Thank you and hope to see you again and good luck finishing out your classes!

Saturday, August 9, 2014

Team Development and Adjourning

As I think about the five stages of team development I think about how the teams I have been involved in worked during each of these stages: forming, storming, norming, performing, and adjourning. The adjourning stage is pretty important because it serves as a chance to learn from any mistakes and evaluate the efforts put forth by the team, good or bad. Our mistakes are what teach us how to be better. Out of all the groups I have participated in, I would say that it was hardest to leave my group of colleagues from my sophomore year in college. After just two years of working together with them we had formed a relationship and all had succeeded at getting our Associates degree. It was also our first experience with college so it was sort of sentimental. We had taught each other so many valuable lessons in our work and took away with much more than we had begun with because of the people we were with.

I will feel the same way with the group of colleagues I have worked with at Walden. Even though we have not met face-to face, I have gotten to know everyone on a personal level thanks to the blogs and discussions. I like the challenges my colleagues have given me and I have more confidence in my communication and networking skills thanks to my classmates. 

Saturday, August 2, 2014

Conflict resolutions

I have had my fair share of conflicts in my professional and personal life. I would like to discuss a conflict I am having with my director. I have had many with her and the one I want to discuss is happening currently.
At my school, my new class starts August, 18. I work in the baby room with one other teacher and right now my 7 “babies” have turned into toddlers because is it the end of the school year.

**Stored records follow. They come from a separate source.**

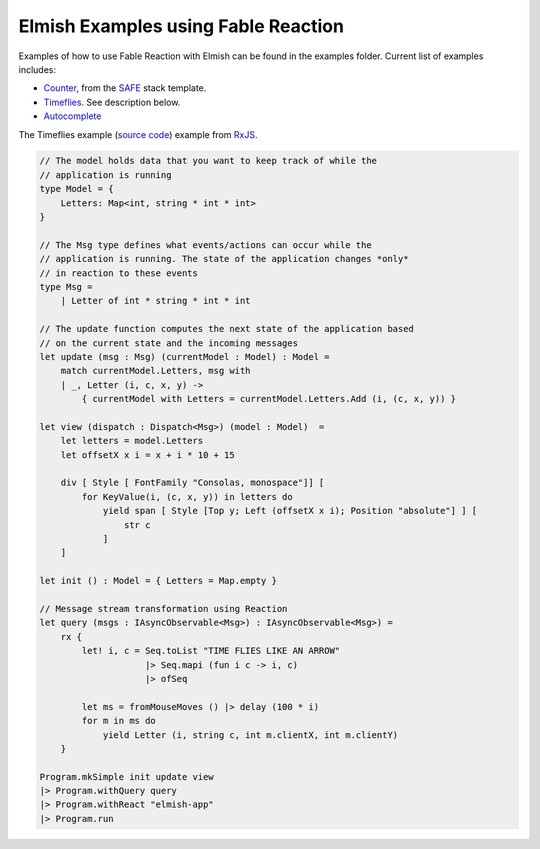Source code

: ====================================
Elmish Examples using Fable Reaction
====================================

Examples of how to use Fable Reaction with Elmish can be found in the
examples folder. Current list of examples includes:

* `Counter <https://github.com/dbrattli/Fable.Reaction/blob/master/examples/Counter/src/Client/Client.fs>`_, from the `SAFE <https://safe-stack.github.io/>`_ stack template.

* `Timeflies <https://github.com/dbrattli/Fable.Reaction/blob/master/examples/Timeflies/src/Client/Client.fs>`_. See description below.

* `Autocomplete <https://github.com/dbrattli/Fable.Reaction/tree/master/examples/Autocomplete>`_

The Timeflies example (`source code <https://github.com/dbrattli/Re-action/tree/master/examples/Timeflies)) implements the classic [Time Flies](https://blogs.msdn.microsoft.com/jeffva/2010/03/17/reactive-extensions-for-javascript-the-time-flies-like-an-arrow-sample/>`_) example from `RxJS <https://rxjs-dev.firebaseapp.com/>`_.

.. code:: fsharp

    // The model holds data that you want to keep track of while the
    // application is running
    type Model = {
        Letters: Map<int, string * int * int>
    }

    // The Msg type defines what events/actions can occur while the
    // application is running. The state of the application changes *only*
    // in reaction to these events
    type Msg =
        | Letter of int * string * int * int

    // The update function computes the next state of the application based
    // on the current state and the incoming messages
    let update (msg : Msg) (currentModel : Model) : Model =
        match currentModel.Letters, msg with
        | _, Letter (i, c, x, y) ->
            { currentModel with Letters = currentModel.Letters.Add (i, (c, x, y)) }

    let view (dispatch : Dispatch<Msg>) (model : Model)  =
        let letters = model.Letters
        let offsetX x i = x + i * 10 + 15

        div [ Style [ FontFamily "Consolas, monospace"]] [
            for KeyValue(i, (c, x, y)) in letters do
                yield span [ Style [Top y; Left (offsetX x i); Position "absolute"] ] [
                    str c
                ]
        ]

    let init () : Model = { Letters = Map.empty }

    // Message stream transformation using Reaction
    let query (msgs : IAsyncObservable<Msg>) : IAsyncObservable<Msg>) =
        rx {
            let! i, c = Seq.toList "TIME FLIES LIKE AN ARROW"
                        |> Seq.mapi (fun i c -> i, c)
                        |> ofSeq

            let ms = fromMouseMoves () |> delay (100 * i)
            for m in ms do
                yield Letter (i, string c, int m.clientX, int m.clientY)
        }

    Program.mkSimple init update view
    |> Program.withQuery query
    |> Program.withReact "elmish-app"
    |> Program.run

They are 13-19 months, walking everywhere and getting into everything. Our ratio is 4 babies to 1 teacher and with 7 kids we have 1 space open. My new class will be brand new babies in the age range of 2 months to 6 months. I have one more week (next week) with my current class of toddlers and then our end of the year party will be next Friday. My director told me that one of my new babies will be coming to my room a week early because her mother needs to go back to work and she cannot wait until August 18th. This baby is 3 months old. This stresses me out because I foresee numerous possible problems. How am I going to keep the toddlers off of this delicate baby? Will each child still be able to have their needs met with this new baby? Will the baby be able to sleep with so much noise in the classroom a large majority of the day? How can we go outside and play like we do everyday? The list could go on. I expressed these to the director and she told me that it will work out fine and if I have any issues during the week to come to her. She said it is only for a week and 2 days and it should not be that bad. She has helped me pull out new toys, a swing, and a bouncer. I feel as if she has only deflected the issue and not addressed it to my satisfaction. I want a third teacher in my room but she does not want to pay for that to help me and my co-teacher. I feel that all she cares about is bringing money into the preschool without considering quality or the teacher’s opinions. I do not believe this goes against Alabama DHR standards. On rare occasions I have heard of schools that use this style of teaching with having children of all ages on one room instead of the widely used style with children of the same age in one room. So, I guess she is not breaking a law or standard, I am just flustered and dread next week and wish my director would not put me in these situations. So far I have tried to use Magna Gerber’s 3R’s to communicate effectively with my director. I have spoken in a respectful way and in a way that expresses my faith in her decisions.

Is it good for me to push my frustrations down and take this challenge on? Do I need to be more understanding of this parent and my director’s decision?  How do I keep this incident from harming my critical and sometimes nice relationship with my boss? Thank you for any advice!